◆ Quoted passage:
_ _ _ _

Here is the latest from Julia Computing
BL
G

Finding ioctls with Clang and Cxx.jl

21 February 2017 | Keno Fischer

Among the more popular tools in the linux debugging toolbox is strace, which allows users to easily trace and print out all system calls made by a program (as well as the arguments to these system calls). I recently found myself writing a similar tool to trace all the requests made to a proprietary network driver. I had access to the sources of the userspace-facing API for this driver, but strace proper did not know about it. I thus took this opportunity to write a general tool to extract ioctls from header files. The result is a compelling, but nevertheless compact enough for a blog post, application of Cxx.jl, the Julia-C++ FFI and Clang, LLVM's C/C++ compiler project. In this blog post, I will walk you through my approach to this problem, highlighting both how to use Cxx.jl, and how to use the Clang C++ API. I will be focusing solely on extracing this data from header files. How to use it to write an strace like tool is a topic for another time.

_ _ _ _

◆ Data extract:

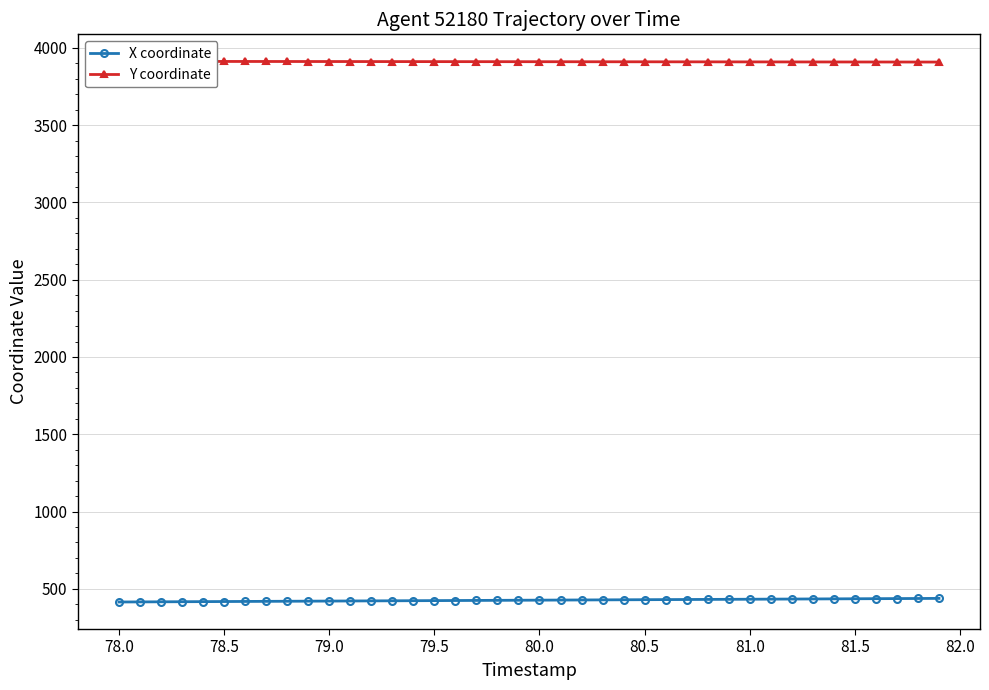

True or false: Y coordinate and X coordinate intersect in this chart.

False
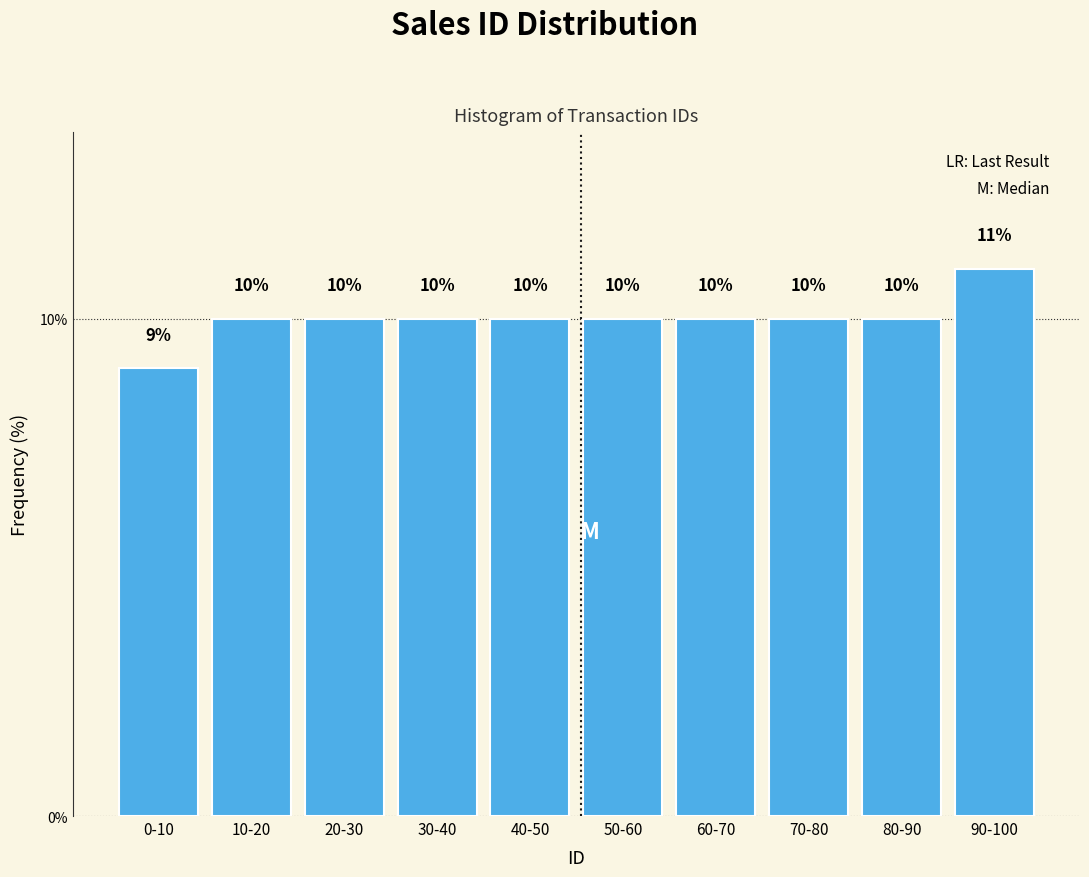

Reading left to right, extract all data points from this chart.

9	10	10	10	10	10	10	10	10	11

_ _ _ _

◆ Required work:
Pick up the blog post on finding ioctls with Clang and Cxx.jl right after its last sentence and write the next part.

◆ Response to this exercise:
Aside: About Cxx.jl

If you already know about Cxx.jl, feel free to move on to the next section. Cxx.jl is a julia package (available though the julia package manager), that allows julia to seamlessly interact with C++ code. It does this by taking advantage of Julia's capabilities for staged code generation to put an actual C++ compiler into julia's compilation pipeline. This looks roughtly as follows:

  1. Julia parses code in julia syntax

  2. The Cxx.jl package provides macros that translate from Julia to C++ code (either by punning on julia syntax, or by providing a string macro that allows the user to write C++ code directly). The package remembers what C++ code the user wants to run and leaves behind a generated function (basically a way for to ask the compiler to call back into the package when it wants to generate code for this particular function).

  3. Later when Julia wants to run a function that includes, C++ code, it sees the generated function, calls back into Cxx.jl, which then performs proper type translation (of any julia values used in the C++ code and back to julia from C++ code), and creates a C++ AST which it then passes to Clang to compile. Clang compiles this AST and hands back LLVM IR, which Cxx.jl can then declare to julia is the implementation of the generated function.

Note that we could have generated native code in step 3, instead of LLVM IR, but using LLVM IR, allows cross-language LTO-style optimization.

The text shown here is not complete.